Dou Yuejiao
- Chinese: 鬭越椒

Standard Mandarin
- Hanyu Pinyin: Dòu Yuèjiāo

= Dou Yuejiao =

Dou Yuejiao, ancestral name Mi, clan name Ruo'ao, was a Chu politician and aristocrat during 7th century BCE. He was best known for being the initiator of the Ruo'ao Rebellion, a rebellion of the Ruo'ao clan against King Zhuang of Chu.

== Life ==
Yuejiao was the son of Dou Ziliang (鬭子良) and the nephew of Dou Gouwutu (鬭榖於菟). His family was a cadet branch of Chu's ruling house Mi-Xiong. The Ruo'ao clan consisted of Dou and Cheng, descended from viscount Ruo'ao of Chu.

When Yuejiao was young, he was said to be resented by his uncle Gouwutu. Gouwutu, according to the Zuo Zhuan, described him as a "wolf poppy with a savage heart"(狼子野心) and believed that Yuejiao would bring disaster to the Ruo'ao clan. Viscount Xuan of Zhao, a retainer of Jin, also had a negative view on the Ruo'ao clan led by Yuejiao.

King Zhuang of Chu succeeded Chu's throne at a young age; Cheng Jia (成嘉) of the Ruo'ao clan was the Lingyin of Chu. The king found himself devoid of any real political influence over his state. After Cheng Jia's death, King Zhuang promoted Wei Jia (蔿賈) to the post of Lingyin, weakening Ruo'ao power. Wei Jia was explicitly hostile to the Ruo'ao clan. Under his advice, the King executed prime minister Dou Ban. Although King Zhuang soon appointed Yuejiao as the successor of Ban, Wei Jia was given the post of Sima, the supreme military commander of Chu. This arrangement of power intensified the hostilities between the Ruo'ao and Wei clan.

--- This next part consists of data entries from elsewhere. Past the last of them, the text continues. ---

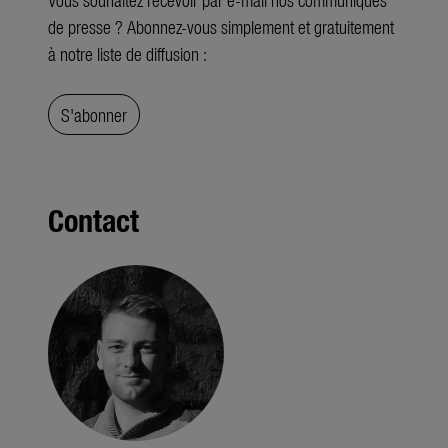
de presse ? Abonnez-vous simplement et gratuitement
à notre liste de diffusion :
S'abonner
Contact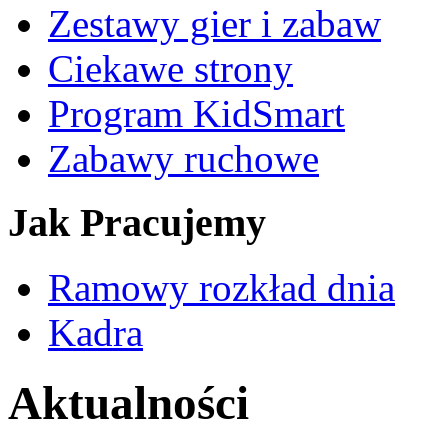
Zestawy gier i zabaw
Ciekawe strony
Program KidSmart
Zabawy ruchowe
Jak Pracujemy
Ramowy rozkład dnia
Kadra
Aktualności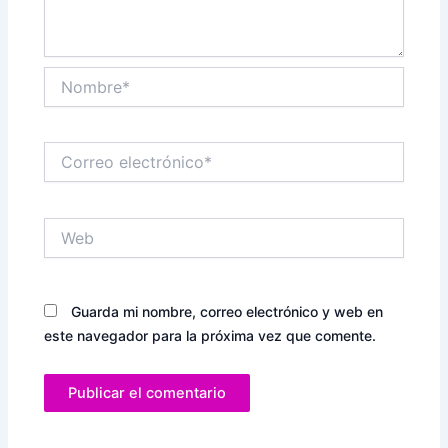
Nombre*
Correo
electrónico*
Web
Guarda mi nombre, correo electrónico y web en
este navegador para la próxima vez que comente.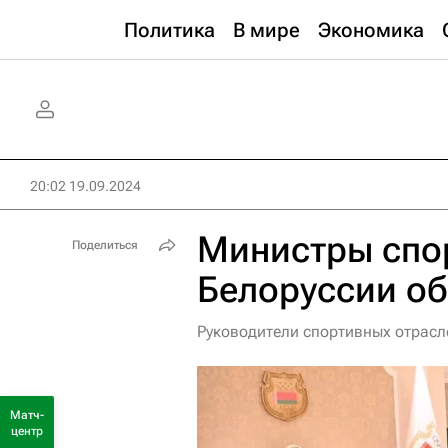
Политика
В мире
Экономика
20:02 19.09.2024
Министры спор
Поделиться
Белоруссии об
Руководители спортивных отрасл
Матч-
центр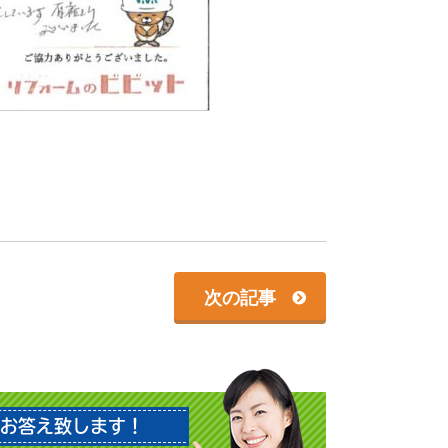
次の記事
お答え致します！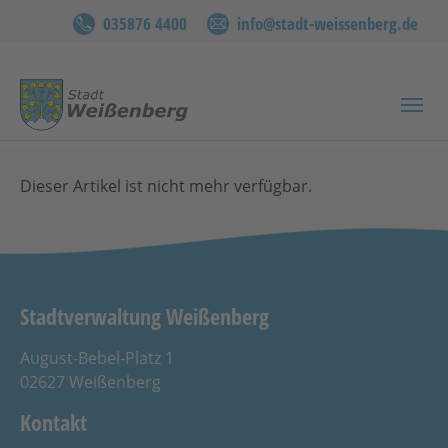
035876 4400
info@stadt-weissenberg.de
Zum Hauptinhalt springen
Sie sind hier:
Willkommen
Tourismus - Freizeit
Veranstaltungen
Details
Dieser Artikel ist nicht mehr verfügbar.
Stadtverwaltung Weißenberg
August-Bebel-Platz 1
02627 Weißenberg
Kontakt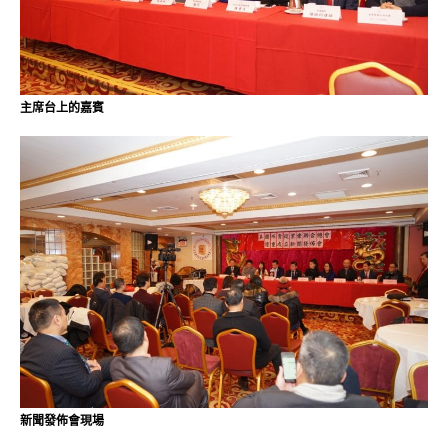
主席台上的嘉賓
新聞發佈會現場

Since Wei Jia and King Zhuang had become imminent threats to the Ruo'ao clan, Yuejiao reacted by imprisoning Wei Jia in Liaoyang (modern-day Nanyang, Henan province) and killing him. He then organized his troops in Zhengye (modern-day Xinye) and openly started an armed rebellion against King Zhuang of Chu in 605 BCE.

The rebellion was initially successful and King Zhuang had requested a truce, offering the sons of three former Chu kings as hostages. However, Yuejiao rejected the king's proposal and fought him at the battle of Gaohu (modern-day Xiangyang). The battle turned out to be a victory for King Zhuang, in which Yuejiao was killed.

After the rebellion was put down, the majority of Ruo'ao clansmen were executed by King Zhuang. Only Dou Kehuang, the son of Yuejiao's cousin Dou Ban, was forgiven. The fall of the Ruo'ao clan were still mentioned more than 17 centuries later by Sima Guang in his work Zizhi Tongjian.

Even long after the death of Dou Yuejiao, the remaining members of the Ruo'ao clan were severely discriminated against in Chu. In 530 BCE, more than seventy years after the Ruo'ao Rebellion, King Ling of Chu executed Cheng Hu (成虎) due to the fact that he was a Ruo'ao.

Yuejiao's son Dou Benhuang (鬭贲皇) fled to the state of Jin and would later avenge his father's death in the Battle of Yanling.